Subtletree commented 3 years ago

@adnanmirza1 Do you get the same error with this?

CombinePDF.parse(Candidate.last.pdf.download)
adnanmirza1 commented 3 years ago

Hey, With this: CombinePDF.parse(Candidate.last.pdf.download)

I get,  NoMethodError Exception: undefined method `download' for # On Thursday, February 11, 2021, 07:47:17 AM GMT+5, Ryan Scott notifications@github.com wrote:

@adnanmirza1 Do you get the same error with this? CombinePDF.parse(Candidate.last.pdf.download)

— You are receiving this because you were mentioned. Reply to this email directly, view it on GitHub, or unsubscribe.

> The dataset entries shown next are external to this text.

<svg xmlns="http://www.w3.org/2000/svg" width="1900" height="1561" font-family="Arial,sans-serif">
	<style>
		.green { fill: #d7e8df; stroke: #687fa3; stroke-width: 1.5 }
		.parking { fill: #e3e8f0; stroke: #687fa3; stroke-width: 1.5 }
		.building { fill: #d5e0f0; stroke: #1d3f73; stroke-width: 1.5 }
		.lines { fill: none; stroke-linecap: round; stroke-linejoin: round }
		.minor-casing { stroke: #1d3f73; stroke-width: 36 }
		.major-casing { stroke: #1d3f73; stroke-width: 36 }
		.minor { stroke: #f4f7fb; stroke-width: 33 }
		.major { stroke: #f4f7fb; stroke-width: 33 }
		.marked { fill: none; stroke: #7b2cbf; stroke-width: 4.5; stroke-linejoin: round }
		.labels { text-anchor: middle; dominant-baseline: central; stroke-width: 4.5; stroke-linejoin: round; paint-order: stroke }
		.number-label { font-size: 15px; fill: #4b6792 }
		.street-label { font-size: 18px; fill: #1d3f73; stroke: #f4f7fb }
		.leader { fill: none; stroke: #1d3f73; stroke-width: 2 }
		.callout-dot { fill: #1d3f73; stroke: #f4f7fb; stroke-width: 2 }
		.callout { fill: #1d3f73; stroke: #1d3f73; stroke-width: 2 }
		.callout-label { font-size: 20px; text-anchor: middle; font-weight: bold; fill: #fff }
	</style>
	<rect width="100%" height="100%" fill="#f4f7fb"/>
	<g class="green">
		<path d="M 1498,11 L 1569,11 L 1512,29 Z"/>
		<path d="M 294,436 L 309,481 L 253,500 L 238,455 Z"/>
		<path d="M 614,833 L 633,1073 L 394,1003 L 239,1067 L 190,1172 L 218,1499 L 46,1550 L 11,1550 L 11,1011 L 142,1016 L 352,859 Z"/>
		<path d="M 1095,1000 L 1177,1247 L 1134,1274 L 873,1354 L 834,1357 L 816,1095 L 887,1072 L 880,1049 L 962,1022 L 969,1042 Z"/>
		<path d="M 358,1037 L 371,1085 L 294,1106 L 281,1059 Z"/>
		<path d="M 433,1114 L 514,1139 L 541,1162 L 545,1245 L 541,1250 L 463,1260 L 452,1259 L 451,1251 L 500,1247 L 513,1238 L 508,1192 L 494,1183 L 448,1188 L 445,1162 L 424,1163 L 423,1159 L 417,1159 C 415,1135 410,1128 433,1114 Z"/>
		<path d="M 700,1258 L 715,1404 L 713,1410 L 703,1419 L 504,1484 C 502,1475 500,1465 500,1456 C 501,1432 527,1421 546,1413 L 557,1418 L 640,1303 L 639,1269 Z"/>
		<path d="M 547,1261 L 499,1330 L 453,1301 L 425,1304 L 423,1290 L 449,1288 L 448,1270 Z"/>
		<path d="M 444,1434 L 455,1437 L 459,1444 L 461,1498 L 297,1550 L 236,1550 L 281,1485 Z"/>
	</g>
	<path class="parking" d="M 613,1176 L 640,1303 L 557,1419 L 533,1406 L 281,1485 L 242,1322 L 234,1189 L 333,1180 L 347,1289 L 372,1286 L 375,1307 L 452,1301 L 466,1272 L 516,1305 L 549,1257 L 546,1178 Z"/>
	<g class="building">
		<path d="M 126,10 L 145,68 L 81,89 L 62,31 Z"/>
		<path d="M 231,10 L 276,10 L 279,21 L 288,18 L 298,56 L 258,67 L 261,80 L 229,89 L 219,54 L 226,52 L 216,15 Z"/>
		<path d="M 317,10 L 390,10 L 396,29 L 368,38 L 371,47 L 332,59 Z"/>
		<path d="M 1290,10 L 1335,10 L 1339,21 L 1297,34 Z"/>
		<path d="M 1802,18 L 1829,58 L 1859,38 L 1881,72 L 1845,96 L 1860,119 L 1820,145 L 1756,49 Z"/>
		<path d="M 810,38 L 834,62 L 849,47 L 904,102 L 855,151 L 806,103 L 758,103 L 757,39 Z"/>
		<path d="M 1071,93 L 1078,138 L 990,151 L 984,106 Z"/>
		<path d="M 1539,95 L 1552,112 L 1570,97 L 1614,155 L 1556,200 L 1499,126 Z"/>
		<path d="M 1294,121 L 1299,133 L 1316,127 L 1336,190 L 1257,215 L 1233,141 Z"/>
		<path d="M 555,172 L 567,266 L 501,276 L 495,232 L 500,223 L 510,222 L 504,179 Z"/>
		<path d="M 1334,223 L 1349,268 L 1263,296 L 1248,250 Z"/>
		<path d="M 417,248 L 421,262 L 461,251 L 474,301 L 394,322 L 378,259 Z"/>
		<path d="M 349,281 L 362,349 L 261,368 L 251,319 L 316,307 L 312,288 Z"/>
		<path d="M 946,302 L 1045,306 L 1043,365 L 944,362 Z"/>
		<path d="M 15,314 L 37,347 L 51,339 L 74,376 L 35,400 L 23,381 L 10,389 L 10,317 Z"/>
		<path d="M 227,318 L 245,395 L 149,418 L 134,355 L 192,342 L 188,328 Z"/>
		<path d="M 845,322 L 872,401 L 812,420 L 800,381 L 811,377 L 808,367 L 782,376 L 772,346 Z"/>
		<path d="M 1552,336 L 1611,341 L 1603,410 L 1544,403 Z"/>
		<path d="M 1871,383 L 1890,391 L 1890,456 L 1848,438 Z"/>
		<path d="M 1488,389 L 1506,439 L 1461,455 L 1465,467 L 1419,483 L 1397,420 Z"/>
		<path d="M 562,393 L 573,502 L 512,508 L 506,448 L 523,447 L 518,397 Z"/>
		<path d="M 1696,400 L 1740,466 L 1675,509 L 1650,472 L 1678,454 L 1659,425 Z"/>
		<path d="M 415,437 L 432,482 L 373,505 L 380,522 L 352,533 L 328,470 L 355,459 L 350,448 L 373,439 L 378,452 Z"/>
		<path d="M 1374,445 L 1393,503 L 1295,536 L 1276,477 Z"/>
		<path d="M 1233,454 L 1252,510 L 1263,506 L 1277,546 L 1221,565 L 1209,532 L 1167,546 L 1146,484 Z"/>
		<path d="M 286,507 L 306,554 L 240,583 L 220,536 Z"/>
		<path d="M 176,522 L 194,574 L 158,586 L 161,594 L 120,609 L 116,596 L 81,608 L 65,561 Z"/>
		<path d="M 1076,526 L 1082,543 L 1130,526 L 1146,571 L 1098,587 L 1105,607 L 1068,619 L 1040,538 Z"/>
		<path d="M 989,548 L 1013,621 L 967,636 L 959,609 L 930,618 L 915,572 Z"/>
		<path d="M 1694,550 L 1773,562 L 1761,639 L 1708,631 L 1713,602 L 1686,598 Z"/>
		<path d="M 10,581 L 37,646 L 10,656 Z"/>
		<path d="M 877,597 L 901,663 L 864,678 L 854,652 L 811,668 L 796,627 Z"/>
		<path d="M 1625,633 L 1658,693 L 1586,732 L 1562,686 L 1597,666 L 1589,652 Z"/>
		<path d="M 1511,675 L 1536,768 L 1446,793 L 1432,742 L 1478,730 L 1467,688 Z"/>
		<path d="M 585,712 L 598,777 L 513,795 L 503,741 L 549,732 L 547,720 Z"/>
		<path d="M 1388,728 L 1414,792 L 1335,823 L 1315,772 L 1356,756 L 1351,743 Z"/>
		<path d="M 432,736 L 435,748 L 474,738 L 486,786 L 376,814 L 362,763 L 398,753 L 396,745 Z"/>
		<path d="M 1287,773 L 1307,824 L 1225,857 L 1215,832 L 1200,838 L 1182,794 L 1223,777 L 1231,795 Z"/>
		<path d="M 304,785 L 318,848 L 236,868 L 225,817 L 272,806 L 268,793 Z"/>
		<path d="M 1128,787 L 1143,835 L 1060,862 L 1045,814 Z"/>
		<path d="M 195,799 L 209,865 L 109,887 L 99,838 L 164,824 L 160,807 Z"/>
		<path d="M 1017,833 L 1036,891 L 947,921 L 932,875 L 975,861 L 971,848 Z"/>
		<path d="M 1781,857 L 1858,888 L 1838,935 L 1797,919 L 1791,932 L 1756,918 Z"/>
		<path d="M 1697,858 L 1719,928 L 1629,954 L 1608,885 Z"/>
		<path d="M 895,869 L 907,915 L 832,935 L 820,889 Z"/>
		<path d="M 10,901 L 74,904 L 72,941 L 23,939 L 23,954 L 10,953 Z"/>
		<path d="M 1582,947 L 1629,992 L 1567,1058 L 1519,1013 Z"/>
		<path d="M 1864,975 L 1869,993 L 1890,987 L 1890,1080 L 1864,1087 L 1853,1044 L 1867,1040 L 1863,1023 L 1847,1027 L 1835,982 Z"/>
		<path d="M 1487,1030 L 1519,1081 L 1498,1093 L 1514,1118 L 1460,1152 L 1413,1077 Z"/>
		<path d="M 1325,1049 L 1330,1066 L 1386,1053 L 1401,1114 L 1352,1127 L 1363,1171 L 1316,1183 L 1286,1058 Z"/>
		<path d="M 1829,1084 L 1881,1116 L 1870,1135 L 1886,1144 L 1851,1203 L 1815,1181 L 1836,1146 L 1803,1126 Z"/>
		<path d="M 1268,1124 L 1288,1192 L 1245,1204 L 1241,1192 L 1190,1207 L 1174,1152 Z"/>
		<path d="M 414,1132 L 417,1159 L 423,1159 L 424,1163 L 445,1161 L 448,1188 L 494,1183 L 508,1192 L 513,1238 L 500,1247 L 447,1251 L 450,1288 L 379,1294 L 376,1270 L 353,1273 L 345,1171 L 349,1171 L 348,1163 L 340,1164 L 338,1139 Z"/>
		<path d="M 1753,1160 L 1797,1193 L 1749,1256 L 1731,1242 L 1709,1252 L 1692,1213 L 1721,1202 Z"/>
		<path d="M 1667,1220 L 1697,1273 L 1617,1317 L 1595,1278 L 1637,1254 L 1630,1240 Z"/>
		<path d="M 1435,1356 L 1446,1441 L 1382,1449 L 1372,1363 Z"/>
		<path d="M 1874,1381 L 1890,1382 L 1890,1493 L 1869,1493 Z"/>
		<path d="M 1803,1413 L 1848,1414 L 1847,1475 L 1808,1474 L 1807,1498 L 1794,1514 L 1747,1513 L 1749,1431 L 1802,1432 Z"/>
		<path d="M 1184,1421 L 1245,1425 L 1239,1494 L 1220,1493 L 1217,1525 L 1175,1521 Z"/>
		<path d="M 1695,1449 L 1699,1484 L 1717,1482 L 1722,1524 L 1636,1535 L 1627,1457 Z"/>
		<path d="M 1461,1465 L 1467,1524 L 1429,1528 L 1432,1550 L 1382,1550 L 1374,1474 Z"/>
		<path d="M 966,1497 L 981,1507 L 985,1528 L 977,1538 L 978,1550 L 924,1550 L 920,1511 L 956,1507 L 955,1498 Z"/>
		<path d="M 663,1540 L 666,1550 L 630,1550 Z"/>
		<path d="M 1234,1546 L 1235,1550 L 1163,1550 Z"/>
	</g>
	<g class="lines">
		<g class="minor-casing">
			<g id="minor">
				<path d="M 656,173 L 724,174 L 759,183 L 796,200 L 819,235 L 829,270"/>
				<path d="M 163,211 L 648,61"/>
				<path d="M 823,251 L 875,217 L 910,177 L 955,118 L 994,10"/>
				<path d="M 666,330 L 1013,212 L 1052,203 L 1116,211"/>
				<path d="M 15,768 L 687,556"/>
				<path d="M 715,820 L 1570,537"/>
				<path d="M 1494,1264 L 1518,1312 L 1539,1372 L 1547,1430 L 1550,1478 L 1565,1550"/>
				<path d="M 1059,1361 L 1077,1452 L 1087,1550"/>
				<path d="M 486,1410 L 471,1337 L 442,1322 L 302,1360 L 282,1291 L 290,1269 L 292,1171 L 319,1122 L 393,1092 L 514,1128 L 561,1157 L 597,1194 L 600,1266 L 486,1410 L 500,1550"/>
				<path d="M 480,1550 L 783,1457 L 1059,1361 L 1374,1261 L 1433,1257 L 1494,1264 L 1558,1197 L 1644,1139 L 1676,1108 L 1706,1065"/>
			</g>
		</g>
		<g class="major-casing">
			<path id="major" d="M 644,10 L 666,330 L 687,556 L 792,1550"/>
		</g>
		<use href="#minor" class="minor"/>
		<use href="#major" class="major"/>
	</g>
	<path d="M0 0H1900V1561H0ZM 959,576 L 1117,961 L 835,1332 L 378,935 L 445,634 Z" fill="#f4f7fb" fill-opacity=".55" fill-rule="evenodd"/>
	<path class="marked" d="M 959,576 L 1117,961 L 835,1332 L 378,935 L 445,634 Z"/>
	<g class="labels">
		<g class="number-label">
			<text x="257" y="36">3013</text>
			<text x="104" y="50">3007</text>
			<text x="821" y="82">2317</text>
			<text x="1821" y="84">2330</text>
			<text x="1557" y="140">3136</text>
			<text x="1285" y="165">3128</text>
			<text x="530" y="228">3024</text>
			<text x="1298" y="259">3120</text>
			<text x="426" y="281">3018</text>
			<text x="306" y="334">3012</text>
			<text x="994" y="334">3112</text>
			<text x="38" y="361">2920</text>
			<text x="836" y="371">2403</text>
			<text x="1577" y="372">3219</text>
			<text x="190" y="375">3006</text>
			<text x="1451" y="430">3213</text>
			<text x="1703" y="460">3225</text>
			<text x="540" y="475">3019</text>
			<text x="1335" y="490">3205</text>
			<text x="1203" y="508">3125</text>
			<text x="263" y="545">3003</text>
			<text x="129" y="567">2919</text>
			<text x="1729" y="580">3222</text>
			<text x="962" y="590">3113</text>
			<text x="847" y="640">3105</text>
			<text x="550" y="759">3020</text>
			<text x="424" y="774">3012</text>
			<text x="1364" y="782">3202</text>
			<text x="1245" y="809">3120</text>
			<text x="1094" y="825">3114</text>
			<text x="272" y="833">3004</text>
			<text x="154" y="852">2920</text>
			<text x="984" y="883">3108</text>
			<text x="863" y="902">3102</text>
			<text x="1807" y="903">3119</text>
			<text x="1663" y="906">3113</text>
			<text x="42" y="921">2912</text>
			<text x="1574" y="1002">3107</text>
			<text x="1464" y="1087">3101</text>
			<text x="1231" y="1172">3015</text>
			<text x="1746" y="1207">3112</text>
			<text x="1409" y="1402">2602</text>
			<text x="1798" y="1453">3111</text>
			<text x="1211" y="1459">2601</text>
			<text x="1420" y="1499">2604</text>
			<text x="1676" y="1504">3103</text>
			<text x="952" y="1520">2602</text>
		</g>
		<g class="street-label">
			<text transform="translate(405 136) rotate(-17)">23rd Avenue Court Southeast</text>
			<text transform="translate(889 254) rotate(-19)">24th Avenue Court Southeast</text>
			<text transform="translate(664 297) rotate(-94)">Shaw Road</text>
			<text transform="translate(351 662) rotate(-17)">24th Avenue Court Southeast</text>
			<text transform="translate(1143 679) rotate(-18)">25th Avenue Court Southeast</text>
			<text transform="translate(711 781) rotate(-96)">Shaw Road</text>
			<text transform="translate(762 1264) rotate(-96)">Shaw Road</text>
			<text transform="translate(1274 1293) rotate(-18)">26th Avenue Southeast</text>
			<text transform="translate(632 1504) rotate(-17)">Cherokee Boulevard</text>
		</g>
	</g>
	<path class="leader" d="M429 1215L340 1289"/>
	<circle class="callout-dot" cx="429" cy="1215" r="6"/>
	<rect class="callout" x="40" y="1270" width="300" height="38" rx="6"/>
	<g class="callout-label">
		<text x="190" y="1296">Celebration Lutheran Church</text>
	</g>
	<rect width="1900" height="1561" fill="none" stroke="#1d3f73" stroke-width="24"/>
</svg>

adnanmirza1 commented 3 years ago

Hey, @Subtletree With this: CombinePDF.parse(Candidate.last.pdf.download)

I get,

NoMethodError Exception: undefined method `download' for #

Subtletree commented 3 years ago

@adnanmirza1 Hmm think download should be defined https://edgeguides.rubyonrails.org/active_storage_overview.html#downloading-files

adnanmirza1 commented 3 years ago

Hey! so i solved it myself by using temp file. Like this: @cans.pdf_doc.open(tmpdir: "app/assets/pdfs") do |file| pdf = CombinePDF.new a = File.basename(file) pdf << CombinePDF.load("app/assets/pdfs/#{a}") pdf.save "combined.pdf" end

Btw thanks @Subtletree for help.
ionosphere commented 3 years ago

Hi, I face the same error Unknown PDF parsing error - malformed PDF file? under Ubuntu 18.04 / Ruby 2.6.6 / Rails 5.0.7

boazsegev commented 3 years ago

Hi @ionosphere ,

Thank you for your comment.

The error message you're seeing is a generic parsing error message. If you want me to dig into it, please open a new issue and attach (or send me privately) a PDF that raises this error along with the example code that raises the error (if special).

Kindly, Boaz Segev.